Without a Japanese release date yet, “Unbroken” has already ticked off some people. Supposedly, a group of 8,000 Japanese, upset by rumors that the movie contains abuse — perhaps even cannibalism — of U.S. troops by their Japanese captors, has signed an online petition demanding to ban or boycott “Unbroken.”
“There was absolutely no cannibalism,” Mutsuhiro Takeuchi, a Shinto priest who leads the Japan Culture Intelligence Association, a research organization, told The Associated Press. “Even Japanese don’t know their own history, so misunderstandings arise.”
Such predictable outcries aside, Japanese right-wingers won’t stifle “Unbroken” the way North Korea did “The Interview.” The movie should of course be shown here, but it would be silly to view it as helpful in the fight against war-crime denial.
Jolie compels with the craft she assembles — the sumptuous sets and cinematography showcase Hollywood state-of-the-art — yet the story she tells feels strangely old-fashioned.

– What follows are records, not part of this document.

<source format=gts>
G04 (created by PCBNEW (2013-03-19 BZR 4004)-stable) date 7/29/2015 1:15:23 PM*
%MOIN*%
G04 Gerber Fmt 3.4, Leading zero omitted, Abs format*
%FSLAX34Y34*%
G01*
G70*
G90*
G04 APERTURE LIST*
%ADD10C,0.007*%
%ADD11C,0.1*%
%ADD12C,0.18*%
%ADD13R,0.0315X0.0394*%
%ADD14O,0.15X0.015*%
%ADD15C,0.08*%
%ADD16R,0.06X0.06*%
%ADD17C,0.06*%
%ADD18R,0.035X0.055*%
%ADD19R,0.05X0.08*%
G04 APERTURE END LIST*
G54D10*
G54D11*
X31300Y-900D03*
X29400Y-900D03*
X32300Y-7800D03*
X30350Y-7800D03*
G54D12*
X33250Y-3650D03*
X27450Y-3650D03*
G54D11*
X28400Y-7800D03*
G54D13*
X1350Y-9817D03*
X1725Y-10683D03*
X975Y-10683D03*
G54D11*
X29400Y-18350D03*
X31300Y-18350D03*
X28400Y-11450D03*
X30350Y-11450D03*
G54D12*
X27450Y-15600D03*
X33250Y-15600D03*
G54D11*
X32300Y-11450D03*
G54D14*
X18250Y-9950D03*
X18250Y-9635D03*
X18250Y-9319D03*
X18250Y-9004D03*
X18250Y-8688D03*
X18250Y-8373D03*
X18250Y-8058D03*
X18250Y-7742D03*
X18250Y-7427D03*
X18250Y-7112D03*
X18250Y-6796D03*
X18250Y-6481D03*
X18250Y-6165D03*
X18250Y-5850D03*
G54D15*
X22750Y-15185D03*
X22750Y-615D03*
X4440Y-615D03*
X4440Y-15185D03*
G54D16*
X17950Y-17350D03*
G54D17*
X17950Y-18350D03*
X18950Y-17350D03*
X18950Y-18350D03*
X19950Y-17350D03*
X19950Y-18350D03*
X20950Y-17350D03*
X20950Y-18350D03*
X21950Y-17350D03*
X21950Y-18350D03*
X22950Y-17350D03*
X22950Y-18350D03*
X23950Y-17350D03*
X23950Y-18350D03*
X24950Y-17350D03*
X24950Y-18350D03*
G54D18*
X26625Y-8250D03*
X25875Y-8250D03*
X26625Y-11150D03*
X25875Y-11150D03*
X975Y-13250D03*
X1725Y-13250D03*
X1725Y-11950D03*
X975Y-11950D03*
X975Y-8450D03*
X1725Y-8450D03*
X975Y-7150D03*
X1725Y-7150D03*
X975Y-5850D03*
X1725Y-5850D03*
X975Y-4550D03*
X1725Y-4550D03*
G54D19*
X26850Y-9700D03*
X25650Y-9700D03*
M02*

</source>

Here is what I learned or relearned from “Unbroken”: 1) Louis Zamperini was Superman. And Jesus. A kind of Super-Jesus; 2) Mutsuhiro “The Bird” Watanabe, a Japanese guard at Zamperini’s camp, was a nasty sadist. But while he abused the hell out of Zamperini, he was also sort of in love with him; 3) To be Superman and Jesus, you have to suffer inordinate abuse, both from God and the nasty sadists. And then go back to the nasty sadists and forgive them; 4) I am not Louis Zamperini.

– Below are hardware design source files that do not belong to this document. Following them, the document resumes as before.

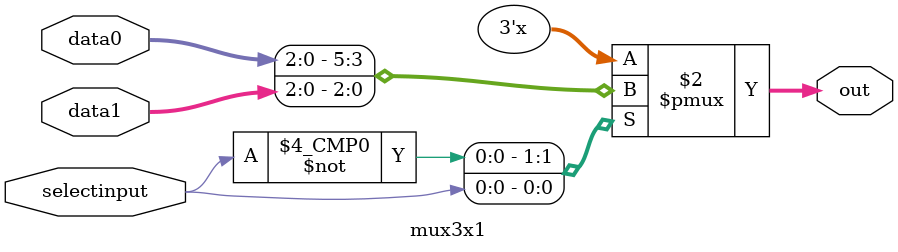
<source format=v>
module mux3x1(data0,data1,selectinput,out);
input [2:0] data0,data1;
input selectinput;
output reg [2:0] out;
always @(*)
begin
case (selectinput)
0:
	out = data0;
1:
	out = data1;
default:
	out = data0;
endcase
end
endmodule
</source>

Jolie has expressed hope that her story may heal relations and build bridges between Japan and America. This does sound a bit disingenuous: Above all, “Unbroken” hopes to build bridges between Jolie and an Oscar statue. In an uneasy mix of commerce, ambition and art, she checked all the boxes for Academy requirements, one of which says, “Supremely evil nemesis, ideally from World War II, to highlight the triumph of the human — i.e. American — spirit.”

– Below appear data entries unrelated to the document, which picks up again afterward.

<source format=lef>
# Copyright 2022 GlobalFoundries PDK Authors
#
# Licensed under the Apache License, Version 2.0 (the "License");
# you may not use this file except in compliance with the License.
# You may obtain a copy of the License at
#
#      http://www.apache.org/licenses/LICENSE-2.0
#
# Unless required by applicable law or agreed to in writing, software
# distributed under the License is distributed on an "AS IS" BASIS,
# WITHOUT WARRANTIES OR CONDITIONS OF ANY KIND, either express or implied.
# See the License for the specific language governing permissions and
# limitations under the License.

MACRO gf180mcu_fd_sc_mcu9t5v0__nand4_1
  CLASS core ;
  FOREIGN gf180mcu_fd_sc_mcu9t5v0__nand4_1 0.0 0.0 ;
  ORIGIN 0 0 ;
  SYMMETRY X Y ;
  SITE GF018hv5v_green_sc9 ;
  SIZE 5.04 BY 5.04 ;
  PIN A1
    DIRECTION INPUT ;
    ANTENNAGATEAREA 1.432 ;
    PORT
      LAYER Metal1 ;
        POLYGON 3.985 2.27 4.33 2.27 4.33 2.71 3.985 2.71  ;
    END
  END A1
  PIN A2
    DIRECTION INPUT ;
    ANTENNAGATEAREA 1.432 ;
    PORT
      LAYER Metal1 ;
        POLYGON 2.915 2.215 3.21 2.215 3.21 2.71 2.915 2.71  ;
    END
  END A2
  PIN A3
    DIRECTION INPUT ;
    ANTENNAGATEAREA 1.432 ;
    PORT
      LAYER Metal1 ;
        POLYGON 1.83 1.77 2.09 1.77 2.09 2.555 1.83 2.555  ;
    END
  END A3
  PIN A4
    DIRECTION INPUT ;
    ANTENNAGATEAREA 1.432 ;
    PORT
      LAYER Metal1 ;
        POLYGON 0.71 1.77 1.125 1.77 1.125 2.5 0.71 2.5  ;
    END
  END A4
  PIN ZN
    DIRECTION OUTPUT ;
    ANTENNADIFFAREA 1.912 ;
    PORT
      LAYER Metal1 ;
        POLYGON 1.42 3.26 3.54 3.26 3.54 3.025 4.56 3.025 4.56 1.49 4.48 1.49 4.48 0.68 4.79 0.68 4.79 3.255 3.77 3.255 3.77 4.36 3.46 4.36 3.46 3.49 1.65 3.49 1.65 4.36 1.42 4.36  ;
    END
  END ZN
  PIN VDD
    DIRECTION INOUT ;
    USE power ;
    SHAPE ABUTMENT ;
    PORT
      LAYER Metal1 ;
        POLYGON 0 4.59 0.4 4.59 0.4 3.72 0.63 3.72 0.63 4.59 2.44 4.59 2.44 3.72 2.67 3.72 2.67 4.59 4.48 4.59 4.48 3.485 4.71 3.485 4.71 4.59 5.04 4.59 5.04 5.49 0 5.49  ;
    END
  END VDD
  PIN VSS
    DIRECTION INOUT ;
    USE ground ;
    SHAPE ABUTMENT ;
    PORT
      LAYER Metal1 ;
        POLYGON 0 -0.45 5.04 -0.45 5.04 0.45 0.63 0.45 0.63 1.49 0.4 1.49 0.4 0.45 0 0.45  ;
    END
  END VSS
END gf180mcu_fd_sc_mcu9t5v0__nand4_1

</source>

In the end, whatever quibbling it may engender, “Unbroken” fails to inspire because it feels so perfectly safe, right down to the evil WWII Japanese.
Jolie adds an erotic touch to the prisoner-captor dynamic by casting the feminine-looking Takamasa Ishihara — a singer-songwriter known here by the stage name Miyavi — as the guard who torments Zamperini in an endless ordeal. According to Mick LaSalle, the movie critic for the San Francisco Chronicle, it is precisely in the 45 minutes of beatings and healing and more beatings that “Unbroken” gets silly and weird:
“She has Ishihara play these scenes as though he’s secretly in love with Zamperini. And then she adds a note of the (unintentionally) absurd, when she has the actors, through their performances, suggest some kind of unspoken communication, almost a communion, between the tortured and the torturer.”
So if the Japanese opt to skip “Unbroken,” let’s not blame wholesale refusal to face the past. Denial is happening in Japan, no doubt, and it’s ugly. But there are also just regular people who don’t pay for a movie to get shamed. Or folks who don’t share Jolie’s artistic interest in sadomasochism and have tired of torture porn.